Performing Maintenance on an Entire Dataservice
To perform maintenance on all of the machines within a dataservice, a rolling sequence of maintenance must be performed carefully on each machine in a structured way. In brief, the sequence is as follows
- Perform maintenance on each of the current Replicas
- Switch the Primary to one of the already maintained Replicas
- Perform maintenance on the old Primary (now in Replica state)
- Switch the old Primary back to be the Primary again
The "Rolling Maintenance" procedure outlined here should NOT be used when upgrading Tungsten Software.

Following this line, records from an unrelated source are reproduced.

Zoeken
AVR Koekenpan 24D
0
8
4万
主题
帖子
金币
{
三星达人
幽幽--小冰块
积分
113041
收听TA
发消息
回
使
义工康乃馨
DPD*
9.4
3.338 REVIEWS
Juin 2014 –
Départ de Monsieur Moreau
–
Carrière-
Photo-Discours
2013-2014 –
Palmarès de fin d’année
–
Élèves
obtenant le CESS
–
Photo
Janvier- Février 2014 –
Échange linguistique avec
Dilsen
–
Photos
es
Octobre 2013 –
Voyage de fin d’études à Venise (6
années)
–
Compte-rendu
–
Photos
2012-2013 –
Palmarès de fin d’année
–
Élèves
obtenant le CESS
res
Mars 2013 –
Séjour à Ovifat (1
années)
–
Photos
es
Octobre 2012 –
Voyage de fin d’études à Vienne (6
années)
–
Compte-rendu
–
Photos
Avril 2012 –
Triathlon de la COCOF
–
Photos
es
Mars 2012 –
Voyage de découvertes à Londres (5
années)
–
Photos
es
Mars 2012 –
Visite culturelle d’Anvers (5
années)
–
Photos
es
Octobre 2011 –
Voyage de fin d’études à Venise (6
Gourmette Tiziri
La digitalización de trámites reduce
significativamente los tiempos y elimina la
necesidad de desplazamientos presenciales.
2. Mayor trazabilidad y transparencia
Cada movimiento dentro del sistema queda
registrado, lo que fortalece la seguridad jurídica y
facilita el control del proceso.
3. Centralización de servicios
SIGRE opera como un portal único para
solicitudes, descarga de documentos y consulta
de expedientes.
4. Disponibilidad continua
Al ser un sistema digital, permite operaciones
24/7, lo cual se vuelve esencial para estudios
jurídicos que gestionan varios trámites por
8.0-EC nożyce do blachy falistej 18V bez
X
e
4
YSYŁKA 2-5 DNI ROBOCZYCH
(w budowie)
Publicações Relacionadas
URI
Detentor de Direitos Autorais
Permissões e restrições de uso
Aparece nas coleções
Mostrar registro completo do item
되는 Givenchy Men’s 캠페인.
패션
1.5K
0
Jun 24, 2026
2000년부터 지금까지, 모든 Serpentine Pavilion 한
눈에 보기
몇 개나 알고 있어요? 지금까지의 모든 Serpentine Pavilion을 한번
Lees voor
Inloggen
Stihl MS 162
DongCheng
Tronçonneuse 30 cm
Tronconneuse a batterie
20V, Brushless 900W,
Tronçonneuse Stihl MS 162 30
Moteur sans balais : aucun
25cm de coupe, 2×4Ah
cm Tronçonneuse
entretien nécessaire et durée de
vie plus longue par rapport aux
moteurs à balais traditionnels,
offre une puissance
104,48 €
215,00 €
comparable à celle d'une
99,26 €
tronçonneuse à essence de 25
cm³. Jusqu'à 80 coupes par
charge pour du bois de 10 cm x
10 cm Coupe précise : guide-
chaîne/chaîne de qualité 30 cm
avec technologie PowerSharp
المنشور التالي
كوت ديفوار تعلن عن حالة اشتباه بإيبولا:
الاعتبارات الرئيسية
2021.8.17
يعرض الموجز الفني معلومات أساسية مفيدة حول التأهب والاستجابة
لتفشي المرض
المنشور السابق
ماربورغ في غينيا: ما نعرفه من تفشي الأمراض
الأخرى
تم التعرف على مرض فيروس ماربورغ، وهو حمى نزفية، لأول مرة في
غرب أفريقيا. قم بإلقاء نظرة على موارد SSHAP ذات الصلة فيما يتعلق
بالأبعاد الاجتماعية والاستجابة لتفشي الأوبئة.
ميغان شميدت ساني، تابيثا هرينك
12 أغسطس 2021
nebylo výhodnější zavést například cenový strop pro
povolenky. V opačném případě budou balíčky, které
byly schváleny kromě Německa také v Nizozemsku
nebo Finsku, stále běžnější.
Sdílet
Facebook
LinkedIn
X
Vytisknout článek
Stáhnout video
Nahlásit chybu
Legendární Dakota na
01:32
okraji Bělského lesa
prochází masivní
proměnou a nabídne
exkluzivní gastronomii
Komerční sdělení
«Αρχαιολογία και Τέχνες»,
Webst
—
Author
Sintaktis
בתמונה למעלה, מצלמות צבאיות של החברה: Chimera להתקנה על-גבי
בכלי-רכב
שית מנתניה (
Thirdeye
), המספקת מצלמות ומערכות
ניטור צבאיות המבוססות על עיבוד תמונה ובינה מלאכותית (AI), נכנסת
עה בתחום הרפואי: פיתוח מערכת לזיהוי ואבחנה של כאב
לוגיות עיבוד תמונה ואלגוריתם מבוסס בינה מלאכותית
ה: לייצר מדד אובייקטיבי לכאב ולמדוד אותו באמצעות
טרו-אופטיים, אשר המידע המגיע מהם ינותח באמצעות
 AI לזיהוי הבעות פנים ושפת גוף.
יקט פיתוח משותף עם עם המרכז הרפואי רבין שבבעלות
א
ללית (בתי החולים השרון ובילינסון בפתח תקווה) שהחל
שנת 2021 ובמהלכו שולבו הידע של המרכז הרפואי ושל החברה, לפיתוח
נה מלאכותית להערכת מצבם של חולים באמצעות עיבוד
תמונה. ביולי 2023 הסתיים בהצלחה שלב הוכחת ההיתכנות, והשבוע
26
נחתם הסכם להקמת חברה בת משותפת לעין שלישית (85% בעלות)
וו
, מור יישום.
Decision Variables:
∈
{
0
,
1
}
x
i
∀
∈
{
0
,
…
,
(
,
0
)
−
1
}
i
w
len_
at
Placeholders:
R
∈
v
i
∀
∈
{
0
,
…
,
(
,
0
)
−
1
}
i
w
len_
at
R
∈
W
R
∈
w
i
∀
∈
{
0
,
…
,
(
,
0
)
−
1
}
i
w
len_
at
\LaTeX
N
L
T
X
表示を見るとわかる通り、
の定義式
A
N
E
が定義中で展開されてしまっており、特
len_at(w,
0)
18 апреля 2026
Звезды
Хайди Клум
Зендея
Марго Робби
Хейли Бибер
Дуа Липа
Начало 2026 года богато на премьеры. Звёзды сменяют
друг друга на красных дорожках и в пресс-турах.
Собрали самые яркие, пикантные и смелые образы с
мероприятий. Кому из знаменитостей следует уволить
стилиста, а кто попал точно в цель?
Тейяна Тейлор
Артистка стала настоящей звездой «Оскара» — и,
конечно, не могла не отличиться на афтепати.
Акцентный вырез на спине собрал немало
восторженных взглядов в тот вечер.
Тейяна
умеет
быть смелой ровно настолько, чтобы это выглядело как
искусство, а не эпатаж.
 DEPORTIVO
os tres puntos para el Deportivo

In most cases the switch will not work due to differences within the manager communications and this could cause unexpected outages.
See "Upgrading Tungsten Cluster" for more details on upgrading Tungsten software.
A more detailed sequence of steps, including the status of each datasource in the dataservice, and the commands to be performed, is shown in the table below. The table assumes a three-node dataservice (one Primary, two Replicas), but the same principles can be applied to any Primary/Replica dataservice:
| Step | Description | Command | host1 | host2 | host3 |
|---|---|---|---|---|---|
| 1 | Initial state | Primary | Replica | Replica | |
| 2 | Set MAINTENANCE policy | set policy maintenance | Primary | Replica | Replica |
| 3 | Shun Replica host2 | datasource host2 shun | Primary | Shunned | Replica |
| 4 | Perform maintenance | Primary | Shunned | Replica | |
| 5 | Recover the Replica host2 back | datasource host2 recover | Primary | Replica | Replica |
| 6 | Ensure the Replica (host2) has caught up | Primary | Replica | Replica | |
| 7 | Shun Replica host3 | datasource host3 shun | Primary | Replica | Shunned |
| 8 | Perform maintenance | Primary | Replica | Shunned | |
| 9 | Recover Replica host3 back | datasource host3 recover | Primary | Replica | Replica |
| 10 | Ensure the Replica (host3) has caught up | Primary | Replica | Replica | |
| 11 | Switch Primary to host2 | switch to host2 | Replica | Primary | Replica |
| 12 | Shun host1 | datasource host1 shun | Shunned | Primary | Replica |
| 13 | Perform maintenance | Shunned | Primary | Replica | |
| 14 | Recover the Replica host1 back | datasource host1 recover | Replica | Primary | Replica |
| 15 | Ensure the Replica (host1) has caught up | Replica | Primary | Replica | |
| 16 | Switch Primary back to host1 (Optional) | switch to host1 | Primary | Replica | Replica |
| 17 | Set AUTOMATIC policy | set policy automatic | Primary | Replica | Replica |